- [EXTRACTED TEXT]

******

<h1 style="font-size: 1.6rem; font-weight: bold">ITO 5047: Fundamentals of Artificial Intelligence</h1>
<h1 style="font-size: 1.6rem; font-weight: bold">Deep Artificial Neural Networks</h1>
<p style="margin-top: 5px; margin-bottom: 5px;">Monash University Australia</p>
<p style="margin-top: 5px; margin-bottom: 5px;">Jupyter Notebook by: Tristan Sim Yook Min</p>
References: Information Source from Monash Faculty of Information Technology

---

Deep ANNs extend basic perceptrons by adding hidden layers between input and output, enabling complex pattern recognition and non-linear mapping capabilities.

### **Multi-layer Feed-forward Architecture**

These networks contain hidden layers where information flows unidirectionally from input through hidden layers to output. Each layer processes input from the previous layer and sends results to the next layer, creating hierarchical feature extraction.

******

- [REQUIREMENT]
Say whether each statement agrees with the deep neural networks text, answering yes or no and quoting the exact words of the text that decide it: (a) Information in these networks flows in only one direction. (b) Deep ANNs remove the hidden layers that basic perceptrons have. (c) Each layer sends its results to the next layer. Answer using only the deep neural networks text above.

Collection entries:
******

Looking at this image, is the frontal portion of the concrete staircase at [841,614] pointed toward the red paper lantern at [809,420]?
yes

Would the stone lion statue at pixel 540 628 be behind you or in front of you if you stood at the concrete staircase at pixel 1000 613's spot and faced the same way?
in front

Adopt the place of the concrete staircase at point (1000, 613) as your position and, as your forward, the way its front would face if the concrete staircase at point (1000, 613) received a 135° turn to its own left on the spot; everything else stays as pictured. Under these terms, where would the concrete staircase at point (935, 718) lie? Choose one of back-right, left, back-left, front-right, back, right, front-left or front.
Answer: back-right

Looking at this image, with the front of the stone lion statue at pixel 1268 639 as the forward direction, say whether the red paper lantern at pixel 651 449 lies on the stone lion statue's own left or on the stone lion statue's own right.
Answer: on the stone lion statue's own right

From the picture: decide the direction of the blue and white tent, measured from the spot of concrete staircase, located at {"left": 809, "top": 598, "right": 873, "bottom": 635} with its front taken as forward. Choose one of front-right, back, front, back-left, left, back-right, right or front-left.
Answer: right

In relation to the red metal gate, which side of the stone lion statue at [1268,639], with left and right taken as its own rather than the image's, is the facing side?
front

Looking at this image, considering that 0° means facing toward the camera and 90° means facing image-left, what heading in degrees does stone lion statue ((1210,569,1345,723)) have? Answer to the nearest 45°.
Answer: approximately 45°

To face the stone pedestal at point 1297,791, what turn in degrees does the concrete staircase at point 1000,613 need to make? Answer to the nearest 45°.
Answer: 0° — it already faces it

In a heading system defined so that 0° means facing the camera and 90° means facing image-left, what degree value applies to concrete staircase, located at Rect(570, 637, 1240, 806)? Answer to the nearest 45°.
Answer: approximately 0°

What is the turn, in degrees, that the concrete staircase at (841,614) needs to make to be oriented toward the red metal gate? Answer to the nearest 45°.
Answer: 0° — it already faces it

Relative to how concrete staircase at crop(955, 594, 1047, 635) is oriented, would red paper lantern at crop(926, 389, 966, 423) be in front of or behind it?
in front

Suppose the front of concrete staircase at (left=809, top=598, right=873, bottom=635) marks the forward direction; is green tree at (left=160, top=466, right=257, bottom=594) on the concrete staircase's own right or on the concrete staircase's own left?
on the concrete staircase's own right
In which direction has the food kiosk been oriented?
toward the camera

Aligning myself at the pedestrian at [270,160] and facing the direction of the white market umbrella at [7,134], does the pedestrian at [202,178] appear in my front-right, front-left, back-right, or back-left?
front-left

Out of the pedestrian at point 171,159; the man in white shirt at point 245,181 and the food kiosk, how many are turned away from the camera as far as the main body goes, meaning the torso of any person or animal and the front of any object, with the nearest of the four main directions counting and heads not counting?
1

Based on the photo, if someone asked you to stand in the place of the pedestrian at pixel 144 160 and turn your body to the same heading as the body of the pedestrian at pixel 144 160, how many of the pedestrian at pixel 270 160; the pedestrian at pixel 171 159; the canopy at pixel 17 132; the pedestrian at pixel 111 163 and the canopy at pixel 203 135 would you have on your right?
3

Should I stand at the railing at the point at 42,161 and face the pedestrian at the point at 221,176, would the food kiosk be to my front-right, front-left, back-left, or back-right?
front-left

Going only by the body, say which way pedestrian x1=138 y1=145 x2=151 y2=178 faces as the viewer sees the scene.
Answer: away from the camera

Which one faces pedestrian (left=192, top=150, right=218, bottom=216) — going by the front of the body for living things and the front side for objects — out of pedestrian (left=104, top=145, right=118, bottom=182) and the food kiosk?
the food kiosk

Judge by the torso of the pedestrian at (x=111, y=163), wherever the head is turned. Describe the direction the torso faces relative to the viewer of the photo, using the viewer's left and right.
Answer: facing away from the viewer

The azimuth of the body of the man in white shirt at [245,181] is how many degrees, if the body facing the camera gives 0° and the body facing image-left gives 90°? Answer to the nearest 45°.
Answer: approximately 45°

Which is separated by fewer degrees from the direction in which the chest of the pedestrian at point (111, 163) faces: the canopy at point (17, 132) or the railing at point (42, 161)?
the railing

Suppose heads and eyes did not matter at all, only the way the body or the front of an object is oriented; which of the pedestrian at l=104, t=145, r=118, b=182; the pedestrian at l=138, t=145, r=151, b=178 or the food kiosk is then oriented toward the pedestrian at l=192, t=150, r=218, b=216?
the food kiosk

******

- [EXERCISE SOLUTION]
(a) Yes: "information flows unidirectionally from input through hidden layers to output"
(b) No: "extend basic perceptrons by adding hidden layers between input and output"
(c) Yes: "sends results to the next layer"